◆ PROVIDED PASSAGE:
*****

In House

When I was a kid, there were two things my dad made very clear. First, he wanted all seven kids to go to Harvard (he and my mom even prepared for this plan by moving to the town next door so we could all live at home and commute to campus by bus). Second, he wanted us all to become lawyers or doctors. Because then we'd have free medical and legal counsel in house.

However, my dad's (rather ambitious for other people) plans did not come to fruition. None of us earned a degree from Harvard (though a couple did graduate the Ivy League -- present company excluded) and only one of us became a doctor (though regretfully, my doctorate allowed only for prescription of psychological theory, not drugs).

Kidding aside, I understand my dad's desire to have talent in house. It's handy to have someone on the inside, particularly for professions -- such as law and medicine -- that typically are expensive, or are framed within so convoluted a system that it's hard to discern what's good care or not-so-good care. It's great to have a contractor or plumber or, in my case, therapist in house. And though my Ph.D. didn’t offer in-house favors, now I help the occasional loved one with design or technical or business consultation. I've got concrete skillz now, people.

*****

◆ DATA FOR REVIEW:
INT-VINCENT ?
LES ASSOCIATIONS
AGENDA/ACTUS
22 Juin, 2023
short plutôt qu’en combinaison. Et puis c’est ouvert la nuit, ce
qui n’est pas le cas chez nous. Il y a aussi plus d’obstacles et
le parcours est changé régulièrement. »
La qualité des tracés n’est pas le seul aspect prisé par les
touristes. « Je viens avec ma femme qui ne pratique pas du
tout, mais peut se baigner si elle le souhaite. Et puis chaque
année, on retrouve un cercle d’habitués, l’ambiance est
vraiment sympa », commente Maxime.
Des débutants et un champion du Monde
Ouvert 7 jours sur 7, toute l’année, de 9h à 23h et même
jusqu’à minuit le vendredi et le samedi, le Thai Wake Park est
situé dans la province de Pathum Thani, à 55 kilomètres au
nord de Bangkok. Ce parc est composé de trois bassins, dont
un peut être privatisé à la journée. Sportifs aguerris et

*****

◆ TASK SET:
**1.** In the In House piece, what did the narrator's doctorate allow for prescription of?
**2.** Copy the part of the In House piece starting with "When I was a" and going on through "counsel in house.".
The entries aren't needed for this work.

◆ ANSWERS FOR THE EXERCISE:
**1.** Psychological theory, not drugs.

**2.**
When I was a kid, there were two things my dad made very clear. First, he wanted all seven kids to go to Harvard (he and my mom even prepared for this plan by moving to the town next door so we could all live at home and commute to campus by bus). Second, he wanted us all to become lawyers or doctors. Because then we'd have free medical and legal counsel in house.